# lever actions



## deerblazer93 (Dec 20, 2007)

i beleive i can shoot faster and more acurate with my marlin 30-30 than someone shooting a bolt action at a running deer i want to know if anyone agrees with me.


----------



## Bore.224 (Mar 23, 2005)

Faster I agree, now more accurate thats debatable depends on who your shooting against.
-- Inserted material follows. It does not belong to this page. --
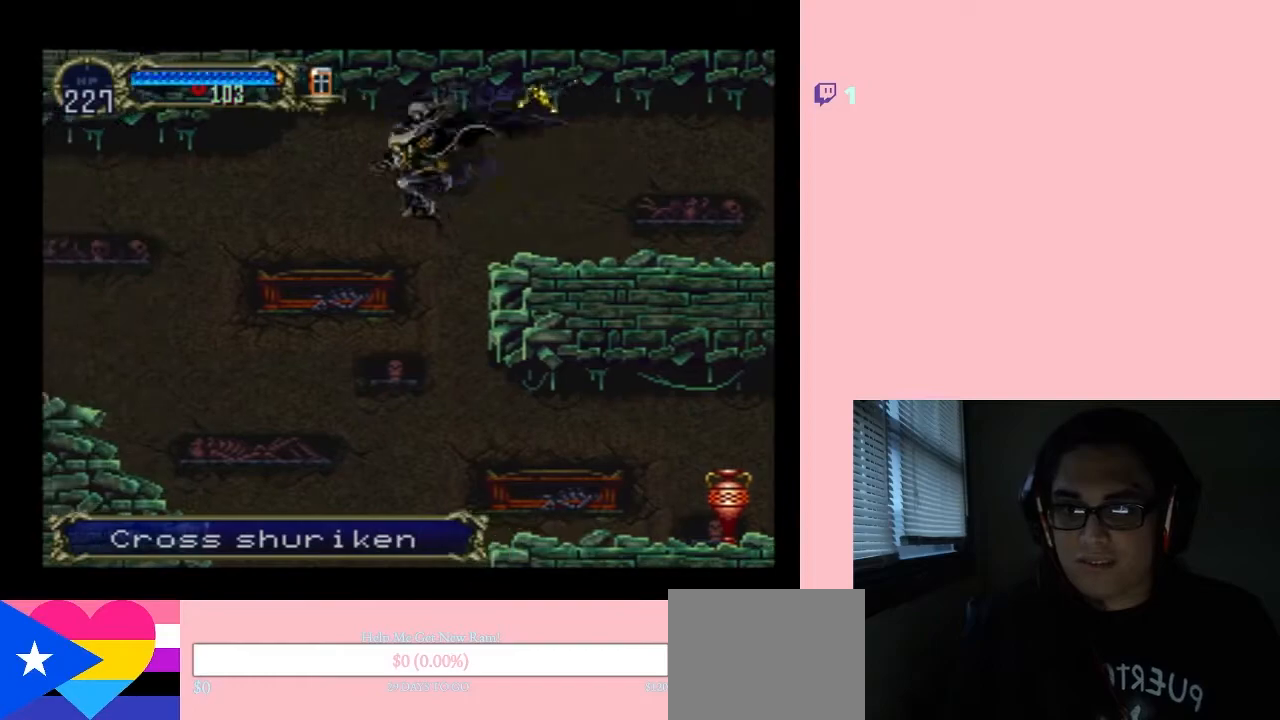
{"buttons": ["B", "DPAD_RIGHT"], "left_stick": "center", "right_stick": "center", "events": [[17, "DPAD_RIGHT", "down"], [400, "B", "down"]]}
Lets face it we all like bolts for accuracy and the better cartdriges, but all any of us ever really need especially in my neck of the woods is a good olde 30-30 lever gun, it truely can do it all from self defence to hunting!! :2cents:


----------



## iwantabuggy (Feb 15, 2005)

The thing I like most about my lever gun is the easy of carry. I can pack that gun around all day and not even realize I have a gun in my hands. The thing I like the least about it is the recoil. My shooter is a 45-70. If you've been on this forum for 9 months or so, you may have seen the pictures of the bruise on my shoulder after my first 12 rounds.


----------



## DuaneinND (Jan 22, 2005)

Please don't take this the wrong way, but I am not worried about how fast I can reload my bolt rifle because I don't need a second shot!
I do know fellows who can run their bolt about as fast as any other style action but an autoloader, their accuracy level, well that is why they can work their bolt really fast.


----------



## Wyomingpredator (Oct 16, 2007)

I will agree with faster, that is common sense that a lever is faster and accuracy depends on the shooter and skills to shoot running, I will say generally you take a lever and a bolt and shoot them off a bench at 100 yards ALMOST always the bolt will produce more accurate groups. I capslock always because I found a load for my 300 savage that will shoot 3/8 c to c groups consistanty if I can shoot them. I will not argue with you saying you can shoot faster or more accurate at a running deer because that is all in YOUR ability, I agree with the last guy I very seldom need a second shot and when I do it is not a running shot, so you will outshoot me in accuracy at a running deer., lever or bolt gun


----------



## dfisher (Oct 12, 2007)

One of the nicest and most effective varmit rifles that I have ever seen or handled was a Marlin lever in .218 Bee. What a fun gun that was and deadly out ot 100-150 yards on crows, wood chucks, and the like. Probably would have been a good gun for fox and coyote too.

Of course, it was topped with a scope, which I thin eliminates a lot of the speed that you get with a lever gun. Trying to stay on the target and work that action don't always work out the best. By the same token, in heavy brush with open sights, I'd have to give the nod to the lever.

They are both good action types and both have their place and time. I think people associate lever guns with short range work in cover while thining of bolts as being in the relm of the long range gunner. On the other hand, my pops .308 Winchester Mod. 88 has laid out several deer and pronghorns at considerable distance.

Happy holidays,
Dan


----------



## mr.trooper (Aug 3, 2004)

What If the Bolt action is an Enfield? You can Volley fire those as fast as any Lever gun.


----------



## Reddbecca (Dec 29, 2007)

Lever action or bolt action for long range accuracy...there won't be much difference in terms of accuracy if you handload, because you can custom tailor a load to match your rifle and get the most accuracy out of them possible.


----------



## NDTerminator (Aug 20, 2003)

I can't remember the last time I fired more than a single round to kill a deer. Of course, I consider shooting at running deer utter foolishness and don't do it.

So make mine a highly accurate bolt action, preferably a Remington 700 action, with top end glass, fired from a solid rest at a buck that doesn't have a clue I'm in town...

I have a SS Guide Gun in 45-70 which I had tuned and installed a big loop lever and ghost rings. It's quick handling, but the recoil of heavy 45-70 handloads keep it from being "fast". But again, one round tends to be more than sufficient with this little beast...


----------